Ask a scientist what makes science so special, so effective, so powerful?
What makes science a science?
The top two answers are “data”, and “reason”.
A scientist believes that with the right amount of data and with the right approach to analyze the data science can explain everything.
Scientists generally believe that a scientific approach can be applied to any natural phenomenon, to any social practice.
Well, except one.
Science cannot be used to provide a scientific description of how scientists teach science.
When I say “cannot” I do not mean “impossible”, I mean “restricted”.
A scientific approach to analyzing how scientists teach science would require collection, accumulation, and analysis of a large amount of data; a scientific approach would require collecting as much data as possible because in science, no amount of data is ever enough – one or two new facts may force the paradigm change (it happened!).

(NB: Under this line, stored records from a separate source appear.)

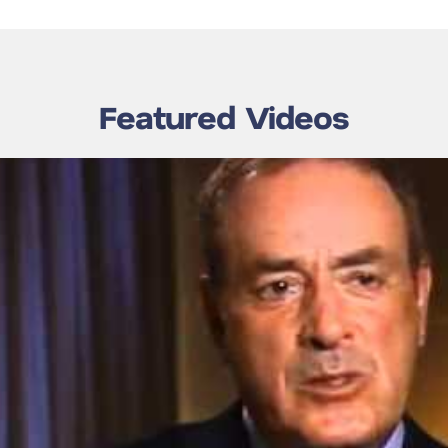
Featured Videos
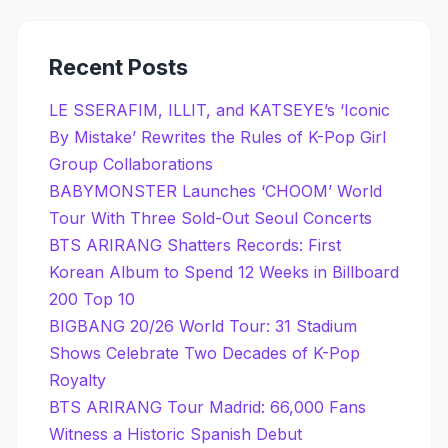
Recent Posts
LE SSERAFIM, ILLIT, and KATSEYE’s ‘Iconic
By Mistake’ Rewrites the Rules of K-Pop Girl
Group Collaborations
BABYMONSTER Launches ‘CHOOM’ World
Tour With Three Sold-Out Seoul Concerts
BTS ARIRANG Shatters Records: First
Korean Album to Spend 12 Weeks in Billboard
200 Top 10
BIGBANG 20/26 World Tour: 31 Stadium
Shows Celebrate Two Decades of K-Pop
Royalty
BTS ARIRANG Tour Madrid: 66,000 Fans
Witness a Historic Spanish Debut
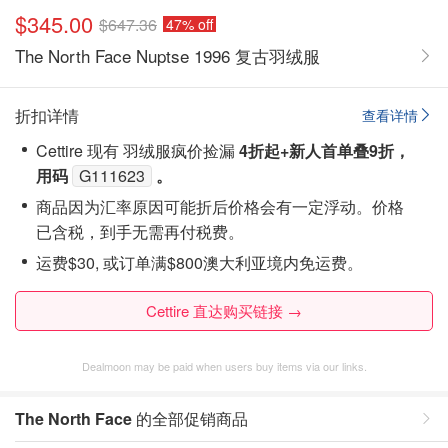
$345.00
$647.36
47% off
The North Face Nuptse 1996 复古羽绒服
折扣详情
查看详情
Cettire 现有 羽绒服疯价捡漏
4折起+新人首单叠9折，
用码
G111623
。
商品因为汇率原因可能折后价格会有一定浮动。价格
已含税，到手无需再付税费。
运费$30, 或订单满$800澳大利亚境内免运费。
Cettire 直达购买链接 →
Dealmoon may be paid when users buy items via our links.
The North Face
的全部促销商品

But take any college or a university and check what data does administration collect on the teaching practices of the faculty? All you find is the set of standard questions in the end-of-a-course student evaluations. And that’s that.
Those evaluations serve two goals: (1) to display that the college or university cares about the quality of teaching (“See, we listen to our students!”); (2) to ensure that a faculty does not stimulate in students a large amount of hatred toward the college (“Not great at teaching, but OK”).
That is why all college and university administrations limit the set of the questions in evaluations to the bare minimum. Why bother if the answers do not make any difference, anyway?
Data coming from end-of-a-course evaluations are vague and limited. But they are data! Even they could have been used for some analysis. But they aren't. No comparison of any sort; a year to a year, faculty to faculty, a department to a department, a college to a college. Hence, there is no system in professional development of faculty. Of course, there is an official, or a faculty, or even a structural entity which purpose, supposedly, is helping faculty becoming better teachers. It regularly issues advises, links, or invites to talks. But no one assesses the impact of those actions in any way, and no one has a specific data-based strategy for professional development, so, in the end, it is just a facade ("See, we work on professional development of our faculty").
If no one analyses even that limited data which comes from limited and vague evaluations, no one spends any energy on designing more informative assessing techniques.
Could it be done?
Of course!
Why it is not happening?
Because no one wants it – not administration, not faculty, not students, not parents, not accreditation agencies, not the government, not politicians.
There are many possible reasons for WHY no one wants to conduct actual scientific study of how faculty teach (e.g. read “A Continent Lie” or “What Research University Faculty Tell Themselves About Their Teaching”).
Reason #2, of course, is that there are only few faculty who are actually good at teaching and making this fact official could shatter the system (reason #1 is that no one really cares about the quality of teaching at a college or a university level if that is a research college or a university; teaching practices at public or for-profit colleges or universities are heavily guarded by local politicians or the owners).
But there are faculty who are good at teaching (I am one of them).
Hence, there are faculty who are not afraid of sharing their evaluations (here are mine).
Plus, there are faculty who could share their evaluations anonymously (for the sake of science!).
If some college or a university would start collecting and analyzing the data coming from those evaluations, it already could lead to invaluable insights on the teaching practices at a college and a university level. That could, in turn, lead to the improvement of the teaching practices of more faculty; which would lead to more data, etc. A positive feedback loop could eventually break the current restrictions self-imposed by administrations on designing, collecting, analyzing, and sharing data on teaching practices of faculty.
Who knows, maybe even teaching practices of scientists teaching science could eventually become a science, too?